端木城主被问及此事,脸上神情倒也平静,缓声道:
“我已想好,若是你我真能寻到冥河源头,那么便将其截断,强困于画中世界。”
伊秋散并不觉意外。
端木看起来是个不起眼的潦草老头,其实早在半步天阶停留了许久,最强大的时候所有人都以为他要突破到天阶了,只是不知为何神魂受了些损伤,折损了一缕本命神魂,所以始终不得突破。
饶是如此,端木依然凭借着手中那杆秃毛毛笔,一画一世界,硬生生守下东黎城数百年的安宁。
便是当世第一人蓬瀛剑尊,在面对端木的时候也颇为敬重。
他说自己的画中世界能困住冥河,伊秋散信,但是却信得不多。
“能困多久?十年?一年?十个月?”
端木的笑容却骤然僵硬在嘴角,瞪了老友一眼,“想什么呢!我是半步天阶不是真天阶,而且就算是真天阶,想要镇压一整个幽都的冥河数年数月,那也是痴心妄想!”
伊秋散:“那你给我一个确切的时间,我看看可能性有多大。”
端木嗫嚅了半天,最后老脸上露出无可奈何:“三日,最多三日,画中世界恐怕就会崩溃,冥河再度出现。”
“三日?!”
这个数字让伊秋散的表情都僵硬在脸上了,最终他翻了个白眼,无力地低笑。
“三日的话……我们能改变什么吗?”
“我不知道。但是只要这场雨停下,东黎就能和外界联络上。

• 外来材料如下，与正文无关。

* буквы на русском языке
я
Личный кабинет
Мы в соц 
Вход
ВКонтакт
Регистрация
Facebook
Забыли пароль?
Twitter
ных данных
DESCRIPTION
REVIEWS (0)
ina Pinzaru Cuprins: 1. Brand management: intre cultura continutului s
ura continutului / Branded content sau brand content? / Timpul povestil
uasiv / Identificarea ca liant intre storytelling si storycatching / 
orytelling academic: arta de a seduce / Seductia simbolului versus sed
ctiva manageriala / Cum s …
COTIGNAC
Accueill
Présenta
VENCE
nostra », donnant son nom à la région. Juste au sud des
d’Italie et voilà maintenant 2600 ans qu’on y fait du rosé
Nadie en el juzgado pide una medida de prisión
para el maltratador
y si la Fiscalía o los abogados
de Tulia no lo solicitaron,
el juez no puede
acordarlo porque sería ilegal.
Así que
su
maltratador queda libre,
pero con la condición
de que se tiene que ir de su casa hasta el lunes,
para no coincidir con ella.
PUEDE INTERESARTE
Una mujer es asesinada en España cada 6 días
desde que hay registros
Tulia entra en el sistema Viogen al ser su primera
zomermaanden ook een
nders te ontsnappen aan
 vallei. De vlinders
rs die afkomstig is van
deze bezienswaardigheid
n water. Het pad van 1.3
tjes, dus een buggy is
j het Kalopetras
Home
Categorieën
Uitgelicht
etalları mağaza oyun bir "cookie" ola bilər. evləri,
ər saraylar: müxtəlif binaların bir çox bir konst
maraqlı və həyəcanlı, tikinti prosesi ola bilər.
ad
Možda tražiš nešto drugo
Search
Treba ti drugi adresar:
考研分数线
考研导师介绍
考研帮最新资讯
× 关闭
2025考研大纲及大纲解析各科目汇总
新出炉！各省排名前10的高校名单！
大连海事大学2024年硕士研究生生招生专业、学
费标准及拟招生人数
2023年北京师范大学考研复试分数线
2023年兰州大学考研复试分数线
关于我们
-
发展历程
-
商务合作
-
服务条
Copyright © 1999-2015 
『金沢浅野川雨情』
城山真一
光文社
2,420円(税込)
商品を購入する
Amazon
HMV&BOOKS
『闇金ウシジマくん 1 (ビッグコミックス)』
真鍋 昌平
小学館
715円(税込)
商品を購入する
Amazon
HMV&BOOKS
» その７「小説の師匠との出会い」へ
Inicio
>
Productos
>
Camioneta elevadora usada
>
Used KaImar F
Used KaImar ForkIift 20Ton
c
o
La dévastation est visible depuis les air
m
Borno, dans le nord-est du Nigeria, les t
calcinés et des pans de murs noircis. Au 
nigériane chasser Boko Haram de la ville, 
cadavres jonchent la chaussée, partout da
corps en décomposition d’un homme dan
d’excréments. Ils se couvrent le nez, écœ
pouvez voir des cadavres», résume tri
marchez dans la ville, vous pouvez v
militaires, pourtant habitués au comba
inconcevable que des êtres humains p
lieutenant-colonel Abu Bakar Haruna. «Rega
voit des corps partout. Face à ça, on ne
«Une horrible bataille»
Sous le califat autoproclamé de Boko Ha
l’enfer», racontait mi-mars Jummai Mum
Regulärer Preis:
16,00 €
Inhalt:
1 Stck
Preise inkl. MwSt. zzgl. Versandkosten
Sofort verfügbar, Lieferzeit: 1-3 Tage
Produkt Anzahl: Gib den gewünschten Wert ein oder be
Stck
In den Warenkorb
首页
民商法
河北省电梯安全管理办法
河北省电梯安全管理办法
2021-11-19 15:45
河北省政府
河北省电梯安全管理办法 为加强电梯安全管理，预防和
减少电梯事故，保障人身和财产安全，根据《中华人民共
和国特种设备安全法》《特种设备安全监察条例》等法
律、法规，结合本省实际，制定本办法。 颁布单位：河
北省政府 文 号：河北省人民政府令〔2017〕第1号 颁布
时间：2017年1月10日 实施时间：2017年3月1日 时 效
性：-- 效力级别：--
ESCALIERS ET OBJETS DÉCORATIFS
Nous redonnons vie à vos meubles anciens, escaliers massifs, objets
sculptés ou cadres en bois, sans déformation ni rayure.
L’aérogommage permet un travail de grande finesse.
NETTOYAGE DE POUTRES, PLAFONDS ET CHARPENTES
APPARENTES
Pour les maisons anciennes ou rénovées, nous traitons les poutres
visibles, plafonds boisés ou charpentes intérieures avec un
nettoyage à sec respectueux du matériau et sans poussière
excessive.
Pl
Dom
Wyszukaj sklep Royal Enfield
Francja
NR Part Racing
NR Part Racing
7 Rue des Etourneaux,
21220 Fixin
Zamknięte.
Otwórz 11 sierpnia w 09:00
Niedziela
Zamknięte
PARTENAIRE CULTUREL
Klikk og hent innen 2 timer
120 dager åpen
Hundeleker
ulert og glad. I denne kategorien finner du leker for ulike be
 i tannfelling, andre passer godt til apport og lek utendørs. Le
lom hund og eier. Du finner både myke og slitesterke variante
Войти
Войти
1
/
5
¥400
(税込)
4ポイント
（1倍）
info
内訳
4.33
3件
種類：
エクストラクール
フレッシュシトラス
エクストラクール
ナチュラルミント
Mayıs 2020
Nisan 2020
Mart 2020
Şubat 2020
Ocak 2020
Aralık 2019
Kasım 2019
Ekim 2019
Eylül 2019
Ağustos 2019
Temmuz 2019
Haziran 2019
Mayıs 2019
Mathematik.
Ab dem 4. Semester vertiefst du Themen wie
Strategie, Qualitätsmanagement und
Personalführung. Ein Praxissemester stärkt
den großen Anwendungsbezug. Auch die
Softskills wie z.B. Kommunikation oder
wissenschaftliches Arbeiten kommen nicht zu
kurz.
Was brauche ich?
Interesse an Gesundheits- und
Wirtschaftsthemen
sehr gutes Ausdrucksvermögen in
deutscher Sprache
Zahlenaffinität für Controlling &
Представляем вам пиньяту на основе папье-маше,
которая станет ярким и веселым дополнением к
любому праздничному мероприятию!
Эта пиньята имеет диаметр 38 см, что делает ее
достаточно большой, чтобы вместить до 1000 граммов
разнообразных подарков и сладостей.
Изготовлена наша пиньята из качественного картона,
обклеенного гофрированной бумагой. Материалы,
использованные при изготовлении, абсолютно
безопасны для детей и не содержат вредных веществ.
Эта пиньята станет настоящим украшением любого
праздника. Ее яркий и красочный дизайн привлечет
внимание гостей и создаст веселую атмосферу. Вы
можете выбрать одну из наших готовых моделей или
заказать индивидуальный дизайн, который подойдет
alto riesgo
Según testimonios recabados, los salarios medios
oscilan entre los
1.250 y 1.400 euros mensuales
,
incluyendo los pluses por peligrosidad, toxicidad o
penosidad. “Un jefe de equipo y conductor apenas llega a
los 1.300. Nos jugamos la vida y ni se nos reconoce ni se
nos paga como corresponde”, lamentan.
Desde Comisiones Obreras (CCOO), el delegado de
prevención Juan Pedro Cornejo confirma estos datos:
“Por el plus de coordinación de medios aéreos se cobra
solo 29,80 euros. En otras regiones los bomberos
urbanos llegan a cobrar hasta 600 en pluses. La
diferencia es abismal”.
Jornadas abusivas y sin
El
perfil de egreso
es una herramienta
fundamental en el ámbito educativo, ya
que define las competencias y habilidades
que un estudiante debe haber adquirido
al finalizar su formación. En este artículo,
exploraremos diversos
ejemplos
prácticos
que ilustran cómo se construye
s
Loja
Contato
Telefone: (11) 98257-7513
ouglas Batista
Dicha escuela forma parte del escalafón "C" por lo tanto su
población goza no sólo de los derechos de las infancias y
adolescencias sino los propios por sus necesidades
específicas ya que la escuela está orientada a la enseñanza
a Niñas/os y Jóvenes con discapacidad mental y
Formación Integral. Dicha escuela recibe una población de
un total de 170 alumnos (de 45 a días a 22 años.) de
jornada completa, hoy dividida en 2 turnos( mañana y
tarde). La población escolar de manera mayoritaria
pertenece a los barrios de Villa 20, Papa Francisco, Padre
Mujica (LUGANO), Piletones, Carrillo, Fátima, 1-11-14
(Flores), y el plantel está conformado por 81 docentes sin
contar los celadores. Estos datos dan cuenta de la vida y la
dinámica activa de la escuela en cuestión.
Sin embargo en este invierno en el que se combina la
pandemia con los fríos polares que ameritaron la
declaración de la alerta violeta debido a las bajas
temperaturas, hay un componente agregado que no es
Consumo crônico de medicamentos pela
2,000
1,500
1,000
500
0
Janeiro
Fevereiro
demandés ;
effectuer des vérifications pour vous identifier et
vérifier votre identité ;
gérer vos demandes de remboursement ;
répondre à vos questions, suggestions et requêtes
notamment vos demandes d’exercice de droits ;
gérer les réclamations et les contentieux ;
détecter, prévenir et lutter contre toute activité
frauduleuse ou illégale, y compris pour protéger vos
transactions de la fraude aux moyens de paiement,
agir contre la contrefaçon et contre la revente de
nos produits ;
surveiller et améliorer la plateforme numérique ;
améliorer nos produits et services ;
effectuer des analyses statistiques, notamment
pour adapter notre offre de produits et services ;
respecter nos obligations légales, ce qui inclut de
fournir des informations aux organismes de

或许魂师盟的其他长老能及时赶来,届时来的如果是蓬瀛剑尊,指不定能砍死东幽鬼帝;若来的是其他几个阶长老,那么就算杀不死东幽鬼帝,那必定也能重创东幽,护住我东黎万千城民;若来的是剥皮刀那坏家伙也无妨,他是肯定杀不死鬼帝的,但是兴许会将我带去深渊魂狱最深处关着,若是他还有什么手段能将我连人带着这冥河一起镇压了,不就代表东幽都被镇压了?”
他越说越是高兴,脸上的笑容也跟着渐浓,双眼都笑得眯了起来。
“你看,只要我们能再拖延三日的时间,就有万千变数出现,若其中一条变数能解我东黎大难,那么你我这趟就不算白来,这辈子更不算白活,你说是或不是?”
伊秋散的气息已经变得孱弱,他跟着笑,手中再度释放出又一根细弱的蒲草,去感受着外面这场大雨的变化。
“说得挺好,可惜只有我能听到。”
“诶,此天地不过你我老友二人,我们这是密行,要真让别人听到了才不妙呢。”
“……”
然而伊秋散这次却没回话。
正背对着老友努力划船的端木心里一个猛的咯噔,赶紧回头。